È giunto il momento quindi di metterci a ragionare sulle esigenze del mondo scolastico e di quello infantile, giovanile, adolescenziale e provare a immaginare una ripartenza delle scuole per i mesi che verranno (in questi giorni si profila una riapertura soltanto per scuole medie ed elementari; per le superiori ancora si parla di lezioni online e di entrate scaglionate, ma non ci sono indicazioni precise). È evidente a tutti che una scuola a distanza può essere solo emergenziale – ne hanno sofferto anche gli stessi docenti, costretti a fare lezione spesso di fronte a telecamere spente o con connessioni deboli e ballerine che facevano saltare la spiegazione o l’interrogazione, per citare solo un paio di difficoltà incontrate. È altrettanto lampante che la scuola italiana ha bisogno di cambiamenti sostanziali, altrimenti a settembre ci ritroveremo da capo: con classi pollaio, un corpo docente tra i più anziani d’Europa, edifici fatiscenti e assenza totale di tablet, pc e banda larga.
Il momento durissimo – lo hanno detto in molti – può divenire occasione di riscatto, ripensamento, nuovo inizio, soprattutto per la scuola e la ricerca. La pandemia ha evidenziato le falle e i danni che istruzione e sanità hanno accumulato in anni di politiche liberiste fondate su tagli e logiche del profitto – di qui l’accorpamento di più istituti scolastici, i tagli di ore e di insegnanti, l’aumento degli alunni per classe.
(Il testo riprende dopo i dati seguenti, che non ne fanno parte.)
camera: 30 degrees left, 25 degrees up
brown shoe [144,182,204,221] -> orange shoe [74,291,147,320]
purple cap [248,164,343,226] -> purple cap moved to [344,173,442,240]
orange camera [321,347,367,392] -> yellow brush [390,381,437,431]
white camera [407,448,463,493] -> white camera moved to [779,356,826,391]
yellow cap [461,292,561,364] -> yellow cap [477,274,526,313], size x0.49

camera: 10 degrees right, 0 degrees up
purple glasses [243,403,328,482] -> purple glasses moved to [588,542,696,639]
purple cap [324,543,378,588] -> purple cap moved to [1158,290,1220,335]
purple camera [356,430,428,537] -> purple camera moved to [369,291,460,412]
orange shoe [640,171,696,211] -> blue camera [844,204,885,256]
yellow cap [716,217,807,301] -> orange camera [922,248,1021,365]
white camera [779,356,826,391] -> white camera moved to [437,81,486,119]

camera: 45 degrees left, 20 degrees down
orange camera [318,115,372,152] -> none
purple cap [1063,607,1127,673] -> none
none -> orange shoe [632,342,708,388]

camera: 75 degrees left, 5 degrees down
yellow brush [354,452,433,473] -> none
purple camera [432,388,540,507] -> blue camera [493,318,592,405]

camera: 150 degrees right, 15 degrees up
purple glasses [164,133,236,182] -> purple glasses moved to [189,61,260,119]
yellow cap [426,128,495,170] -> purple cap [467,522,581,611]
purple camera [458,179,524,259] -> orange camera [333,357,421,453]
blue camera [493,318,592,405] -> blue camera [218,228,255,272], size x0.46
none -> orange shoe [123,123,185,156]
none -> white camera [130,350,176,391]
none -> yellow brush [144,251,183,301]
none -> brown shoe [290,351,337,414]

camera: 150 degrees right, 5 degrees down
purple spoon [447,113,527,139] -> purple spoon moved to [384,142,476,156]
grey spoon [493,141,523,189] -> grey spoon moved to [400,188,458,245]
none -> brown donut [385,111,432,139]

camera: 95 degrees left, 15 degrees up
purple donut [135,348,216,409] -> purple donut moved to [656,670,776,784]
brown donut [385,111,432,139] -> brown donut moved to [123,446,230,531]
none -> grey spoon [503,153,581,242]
Per un verso la soluzione è semplice: basterebbe fare tutto il contrario di quello che è stato fatto fino ad ora. Sogniamo una “Fase 3” in cui si cambi passo. Di qui la centralità di istruzione e di sanità pubbliche, con una scuola disseminata nelle periferie, nei piccoli centri, raggiungibile dai cittadini, recuperando spazi al chiuso e all’aperto, selezionando docenti giovani, preparati e motivati, formando classi di 12-15 alunni. E tutto questo indipendentemente dal virus. C’è bisogno di ripensare ai giovani con fantasia, affetto, speranza. I giovani hanno ascoltato tutti i giorni il bollettino delle 18 della Protezione civile, sarebbe l’ora che ascoltassimo loro ed elaborassimo risposte.